Sono validi ai fini dell’obbligo i registri tenuti ai fini IVA a condizione che vengano iscritte separate annotazioni delle operazioni non soggette a registrazione IVA.

In tal caso, se l’incasso o il pagamento non sia avvenuto nell’anno di registrazione, nei registri deve essere riportato l’importo complessivo dei mancati incassi o pagamenti con indicazione delle fatture cui le operazioni si riferiscono.

Al momento in cui vengono incassati o pagati, i ricavi percepiti e i costi sostenuti devono essere annotati separatamente nei registri stessi, indicando il documento contabile già registrato ai fini IVA.

 

CRITERIO DELLA REGISTRAZIONE

Il comma 5 dell’art. 18 prevede che i contribuenti possono optare, con vincolo per almeno un triennio, per la tenuta dei registri IVA senza annotazione degli incassi e pagamenti, fermo restando l’obbligo della separata annotazione delle operazioni non soggette a registrazione ai fini IVA.

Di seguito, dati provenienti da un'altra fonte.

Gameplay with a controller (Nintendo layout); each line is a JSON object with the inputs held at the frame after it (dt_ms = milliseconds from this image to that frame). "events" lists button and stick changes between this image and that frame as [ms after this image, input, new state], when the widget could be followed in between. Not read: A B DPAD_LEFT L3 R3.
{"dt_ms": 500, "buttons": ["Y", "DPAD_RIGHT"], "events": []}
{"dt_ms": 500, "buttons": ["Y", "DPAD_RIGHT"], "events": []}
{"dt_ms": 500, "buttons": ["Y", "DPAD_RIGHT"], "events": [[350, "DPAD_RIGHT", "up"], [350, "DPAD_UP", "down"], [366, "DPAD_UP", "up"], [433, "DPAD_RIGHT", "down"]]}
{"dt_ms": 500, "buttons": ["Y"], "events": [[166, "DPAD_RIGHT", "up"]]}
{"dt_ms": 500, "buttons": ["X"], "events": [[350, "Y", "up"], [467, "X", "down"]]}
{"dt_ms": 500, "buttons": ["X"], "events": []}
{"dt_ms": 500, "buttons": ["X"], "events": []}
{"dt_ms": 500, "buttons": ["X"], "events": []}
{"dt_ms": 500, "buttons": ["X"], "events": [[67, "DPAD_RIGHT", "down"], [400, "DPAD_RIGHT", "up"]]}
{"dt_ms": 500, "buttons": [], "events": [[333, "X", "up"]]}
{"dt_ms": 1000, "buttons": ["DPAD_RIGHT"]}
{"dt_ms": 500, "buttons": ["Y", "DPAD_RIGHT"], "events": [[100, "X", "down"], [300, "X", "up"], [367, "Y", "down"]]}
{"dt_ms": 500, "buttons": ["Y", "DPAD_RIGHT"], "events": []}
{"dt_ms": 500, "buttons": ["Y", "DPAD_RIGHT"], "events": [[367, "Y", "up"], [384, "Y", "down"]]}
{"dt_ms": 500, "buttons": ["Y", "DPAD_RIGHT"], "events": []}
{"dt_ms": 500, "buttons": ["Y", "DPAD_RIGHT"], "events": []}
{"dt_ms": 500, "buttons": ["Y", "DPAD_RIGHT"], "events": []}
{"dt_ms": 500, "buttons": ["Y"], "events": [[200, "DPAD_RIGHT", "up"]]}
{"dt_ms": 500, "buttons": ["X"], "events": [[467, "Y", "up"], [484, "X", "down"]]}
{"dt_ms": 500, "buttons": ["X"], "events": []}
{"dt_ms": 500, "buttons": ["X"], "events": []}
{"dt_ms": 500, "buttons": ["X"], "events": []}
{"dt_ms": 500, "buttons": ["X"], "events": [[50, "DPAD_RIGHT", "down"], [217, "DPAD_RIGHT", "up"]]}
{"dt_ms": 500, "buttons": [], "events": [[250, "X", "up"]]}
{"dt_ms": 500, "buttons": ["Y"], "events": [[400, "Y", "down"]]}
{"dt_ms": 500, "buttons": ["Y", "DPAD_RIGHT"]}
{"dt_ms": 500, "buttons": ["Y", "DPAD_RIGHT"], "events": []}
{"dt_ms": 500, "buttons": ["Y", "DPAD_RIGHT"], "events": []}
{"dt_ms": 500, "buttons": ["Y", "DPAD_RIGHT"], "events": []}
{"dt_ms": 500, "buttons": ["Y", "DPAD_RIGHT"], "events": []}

In tal caso, si presume che la data di registrazione dei documenti nei registri IVA coincida con quella in cui è intervenuto il relativo incasso o pagamento.

 

PROVVEDIMENTO ATTUATIVO

L’articolo 1, comma 23 della Legge di Bilancio 2017 prevede che possono essere adottate disposizioni attuative con decreto del Ministro dell’economia e delle finanze, entro trenta giorni dalla data di entrata in vigore della legge.